S. 2159, a bill to repeal the Act entitled “An Act to confer jurisdiction on the State of North Dakota over offenses committed by or against Indians on the Devils Lake Indian Reservation”
Cost Estimate
As ordered reported by the Senate Committee on Indian Affairs on July 24, 2019
S. 2159 would repeal a law enacted in 1946 that gave the state of North Dakota jurisdiction over crimes committed by or against Indians on the Devils Lake Indian Reservation. Under current law, the Bureau of Indian Affairs (BIA) provides assistance to the tribe for law enforcement and detention services. Because enacting S. 2159 would not affect the amount of assistance the tribe is receiving from BIA, CBO estimates that implementing S. 2159 would have no cost to the federal government.

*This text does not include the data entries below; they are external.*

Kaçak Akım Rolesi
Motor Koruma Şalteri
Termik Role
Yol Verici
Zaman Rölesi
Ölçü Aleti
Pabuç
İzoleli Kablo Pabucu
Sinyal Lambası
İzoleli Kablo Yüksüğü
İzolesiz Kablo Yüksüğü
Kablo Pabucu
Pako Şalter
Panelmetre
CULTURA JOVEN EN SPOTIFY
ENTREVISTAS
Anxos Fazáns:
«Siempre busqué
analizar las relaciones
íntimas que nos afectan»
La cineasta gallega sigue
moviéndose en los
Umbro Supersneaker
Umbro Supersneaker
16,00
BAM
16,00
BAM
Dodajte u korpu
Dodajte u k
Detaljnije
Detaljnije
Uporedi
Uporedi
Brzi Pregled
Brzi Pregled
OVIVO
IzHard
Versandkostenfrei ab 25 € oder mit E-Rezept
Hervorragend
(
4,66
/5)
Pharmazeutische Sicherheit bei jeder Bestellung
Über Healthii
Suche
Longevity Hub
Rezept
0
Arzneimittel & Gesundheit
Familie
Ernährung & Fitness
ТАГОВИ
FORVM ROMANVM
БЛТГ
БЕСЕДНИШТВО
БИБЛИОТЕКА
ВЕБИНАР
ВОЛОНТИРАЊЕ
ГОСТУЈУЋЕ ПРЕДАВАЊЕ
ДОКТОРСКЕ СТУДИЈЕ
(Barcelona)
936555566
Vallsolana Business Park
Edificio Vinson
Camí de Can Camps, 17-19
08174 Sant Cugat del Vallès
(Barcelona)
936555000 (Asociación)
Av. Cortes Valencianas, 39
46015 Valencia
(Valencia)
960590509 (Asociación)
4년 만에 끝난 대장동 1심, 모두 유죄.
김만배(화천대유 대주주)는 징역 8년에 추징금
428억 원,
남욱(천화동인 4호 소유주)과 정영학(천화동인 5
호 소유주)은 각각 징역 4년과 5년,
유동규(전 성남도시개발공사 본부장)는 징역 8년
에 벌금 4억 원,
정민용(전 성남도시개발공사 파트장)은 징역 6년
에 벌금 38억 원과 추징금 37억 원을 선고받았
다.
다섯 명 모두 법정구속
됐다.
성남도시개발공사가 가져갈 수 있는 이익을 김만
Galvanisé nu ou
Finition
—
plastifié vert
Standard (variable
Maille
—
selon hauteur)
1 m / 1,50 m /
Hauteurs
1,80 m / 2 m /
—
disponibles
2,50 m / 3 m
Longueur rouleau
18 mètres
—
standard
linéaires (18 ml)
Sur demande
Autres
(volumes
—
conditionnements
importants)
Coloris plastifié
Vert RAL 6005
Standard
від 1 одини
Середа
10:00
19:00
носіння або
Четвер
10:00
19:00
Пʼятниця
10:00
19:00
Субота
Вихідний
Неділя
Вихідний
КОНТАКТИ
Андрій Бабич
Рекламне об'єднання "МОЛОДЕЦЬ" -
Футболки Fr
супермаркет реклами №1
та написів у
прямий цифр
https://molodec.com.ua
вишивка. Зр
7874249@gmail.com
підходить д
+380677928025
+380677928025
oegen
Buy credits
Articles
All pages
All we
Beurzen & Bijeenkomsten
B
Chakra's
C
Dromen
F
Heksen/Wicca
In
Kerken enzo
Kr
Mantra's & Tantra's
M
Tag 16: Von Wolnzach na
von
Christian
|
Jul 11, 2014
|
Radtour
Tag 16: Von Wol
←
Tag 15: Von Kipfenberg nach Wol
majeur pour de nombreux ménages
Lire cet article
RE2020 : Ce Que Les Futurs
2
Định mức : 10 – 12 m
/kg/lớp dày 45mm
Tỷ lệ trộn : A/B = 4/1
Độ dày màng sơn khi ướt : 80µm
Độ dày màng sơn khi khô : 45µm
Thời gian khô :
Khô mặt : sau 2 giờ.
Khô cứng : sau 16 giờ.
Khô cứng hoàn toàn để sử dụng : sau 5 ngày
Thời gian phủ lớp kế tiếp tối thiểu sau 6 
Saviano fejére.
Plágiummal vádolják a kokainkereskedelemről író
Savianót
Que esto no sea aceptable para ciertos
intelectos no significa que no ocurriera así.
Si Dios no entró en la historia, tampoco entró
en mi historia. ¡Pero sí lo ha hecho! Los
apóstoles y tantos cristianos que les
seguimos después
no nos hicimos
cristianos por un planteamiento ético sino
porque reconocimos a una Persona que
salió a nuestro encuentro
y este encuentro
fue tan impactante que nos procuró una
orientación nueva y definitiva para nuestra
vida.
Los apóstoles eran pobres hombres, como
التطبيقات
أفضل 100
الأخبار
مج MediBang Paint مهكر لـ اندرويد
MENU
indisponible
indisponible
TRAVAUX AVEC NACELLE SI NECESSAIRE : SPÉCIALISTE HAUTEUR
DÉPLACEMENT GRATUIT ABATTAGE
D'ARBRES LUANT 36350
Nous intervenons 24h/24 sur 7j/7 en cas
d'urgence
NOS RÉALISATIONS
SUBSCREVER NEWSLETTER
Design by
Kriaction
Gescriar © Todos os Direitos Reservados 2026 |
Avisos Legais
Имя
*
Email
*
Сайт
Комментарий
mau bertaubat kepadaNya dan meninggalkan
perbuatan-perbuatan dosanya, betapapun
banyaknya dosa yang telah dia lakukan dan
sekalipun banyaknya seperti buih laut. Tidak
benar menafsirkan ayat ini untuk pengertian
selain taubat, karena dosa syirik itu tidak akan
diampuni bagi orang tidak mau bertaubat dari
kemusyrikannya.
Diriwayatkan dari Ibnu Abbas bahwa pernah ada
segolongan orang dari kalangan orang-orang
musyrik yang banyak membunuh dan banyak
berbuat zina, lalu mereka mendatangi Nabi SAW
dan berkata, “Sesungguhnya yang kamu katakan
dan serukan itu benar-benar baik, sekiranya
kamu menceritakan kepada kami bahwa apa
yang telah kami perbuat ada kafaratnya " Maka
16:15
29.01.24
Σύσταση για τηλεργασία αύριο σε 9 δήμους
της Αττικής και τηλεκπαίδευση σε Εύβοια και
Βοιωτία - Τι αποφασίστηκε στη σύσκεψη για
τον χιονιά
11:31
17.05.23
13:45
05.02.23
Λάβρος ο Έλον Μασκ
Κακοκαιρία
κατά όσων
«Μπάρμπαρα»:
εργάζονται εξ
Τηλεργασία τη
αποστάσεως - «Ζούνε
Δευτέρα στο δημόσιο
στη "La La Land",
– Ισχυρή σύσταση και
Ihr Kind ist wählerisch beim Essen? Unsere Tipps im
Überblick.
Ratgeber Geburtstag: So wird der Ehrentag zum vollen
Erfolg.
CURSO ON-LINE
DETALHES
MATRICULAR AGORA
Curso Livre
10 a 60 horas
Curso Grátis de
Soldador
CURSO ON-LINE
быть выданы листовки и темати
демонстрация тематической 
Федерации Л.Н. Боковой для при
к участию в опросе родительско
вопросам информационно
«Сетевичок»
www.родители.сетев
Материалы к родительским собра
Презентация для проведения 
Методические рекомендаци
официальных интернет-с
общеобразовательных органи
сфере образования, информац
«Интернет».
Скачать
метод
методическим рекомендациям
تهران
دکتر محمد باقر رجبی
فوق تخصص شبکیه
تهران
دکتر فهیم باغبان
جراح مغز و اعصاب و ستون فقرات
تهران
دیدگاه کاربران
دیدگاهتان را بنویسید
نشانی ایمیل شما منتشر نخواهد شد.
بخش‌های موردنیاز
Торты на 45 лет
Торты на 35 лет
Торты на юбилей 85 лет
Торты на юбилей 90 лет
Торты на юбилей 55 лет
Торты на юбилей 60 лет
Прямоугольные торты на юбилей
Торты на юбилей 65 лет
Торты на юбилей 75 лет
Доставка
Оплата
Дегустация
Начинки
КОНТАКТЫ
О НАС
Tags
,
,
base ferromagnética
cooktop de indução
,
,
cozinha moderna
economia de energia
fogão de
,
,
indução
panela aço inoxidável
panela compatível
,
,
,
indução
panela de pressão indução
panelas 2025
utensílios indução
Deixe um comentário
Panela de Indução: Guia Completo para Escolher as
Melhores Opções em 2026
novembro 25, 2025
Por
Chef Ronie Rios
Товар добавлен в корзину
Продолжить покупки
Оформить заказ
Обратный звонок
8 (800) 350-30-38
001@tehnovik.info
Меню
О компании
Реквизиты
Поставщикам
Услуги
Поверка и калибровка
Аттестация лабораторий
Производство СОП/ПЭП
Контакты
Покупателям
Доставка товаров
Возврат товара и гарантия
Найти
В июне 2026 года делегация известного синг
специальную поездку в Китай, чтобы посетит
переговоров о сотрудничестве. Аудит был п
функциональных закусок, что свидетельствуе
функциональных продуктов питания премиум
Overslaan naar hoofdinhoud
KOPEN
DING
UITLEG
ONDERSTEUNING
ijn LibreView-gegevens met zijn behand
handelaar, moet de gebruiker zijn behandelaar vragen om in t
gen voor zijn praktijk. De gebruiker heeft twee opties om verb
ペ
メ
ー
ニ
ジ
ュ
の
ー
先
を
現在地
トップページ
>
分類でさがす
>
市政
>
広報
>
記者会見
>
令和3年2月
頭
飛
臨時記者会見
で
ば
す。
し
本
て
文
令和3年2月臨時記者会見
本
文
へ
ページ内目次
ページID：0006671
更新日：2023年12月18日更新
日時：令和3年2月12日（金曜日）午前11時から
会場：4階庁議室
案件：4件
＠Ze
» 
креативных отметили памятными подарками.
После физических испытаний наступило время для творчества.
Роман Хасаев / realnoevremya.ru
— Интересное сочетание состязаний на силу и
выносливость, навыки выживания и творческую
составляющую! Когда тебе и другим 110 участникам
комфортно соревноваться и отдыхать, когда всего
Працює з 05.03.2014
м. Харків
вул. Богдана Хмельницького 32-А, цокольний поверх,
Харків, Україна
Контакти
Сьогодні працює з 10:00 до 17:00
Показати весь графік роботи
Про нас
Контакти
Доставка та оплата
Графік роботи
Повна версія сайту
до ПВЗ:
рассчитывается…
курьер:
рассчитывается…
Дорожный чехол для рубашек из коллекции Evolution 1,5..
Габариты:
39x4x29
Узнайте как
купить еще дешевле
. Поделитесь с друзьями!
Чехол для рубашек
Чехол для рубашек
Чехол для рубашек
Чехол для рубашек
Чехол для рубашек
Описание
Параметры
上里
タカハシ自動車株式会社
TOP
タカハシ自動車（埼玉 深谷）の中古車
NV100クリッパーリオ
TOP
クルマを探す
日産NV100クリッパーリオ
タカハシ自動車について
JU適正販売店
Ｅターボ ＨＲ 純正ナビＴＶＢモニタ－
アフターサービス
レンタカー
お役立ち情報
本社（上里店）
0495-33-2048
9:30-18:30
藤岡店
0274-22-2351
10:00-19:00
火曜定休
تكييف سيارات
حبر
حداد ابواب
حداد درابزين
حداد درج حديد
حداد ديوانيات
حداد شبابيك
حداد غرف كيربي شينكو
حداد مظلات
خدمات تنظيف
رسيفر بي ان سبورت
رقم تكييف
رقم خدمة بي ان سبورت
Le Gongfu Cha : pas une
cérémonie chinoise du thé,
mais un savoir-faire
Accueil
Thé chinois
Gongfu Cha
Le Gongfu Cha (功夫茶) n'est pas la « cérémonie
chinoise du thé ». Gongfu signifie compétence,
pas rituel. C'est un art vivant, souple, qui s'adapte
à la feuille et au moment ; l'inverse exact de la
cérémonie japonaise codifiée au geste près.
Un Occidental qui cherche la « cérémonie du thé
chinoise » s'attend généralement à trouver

The bill also would prohibit the state of North Dakota from exercising jurisdiction over crimes committed by or against Indians on the Devil’s Lake Indian Reservation. That prohibition would be a mandate as defined in the Unfunded Mandates Reform Act (UMRA). CBO estimates that the cost of the mandate, in the form of forgone monetary penalties, would be minimal and would not exceed the threshold established in UMRA ($82 million in 2019, adjusted annually for inflation).
S. 2159 contains no private-sector mandates as defined in UMRA.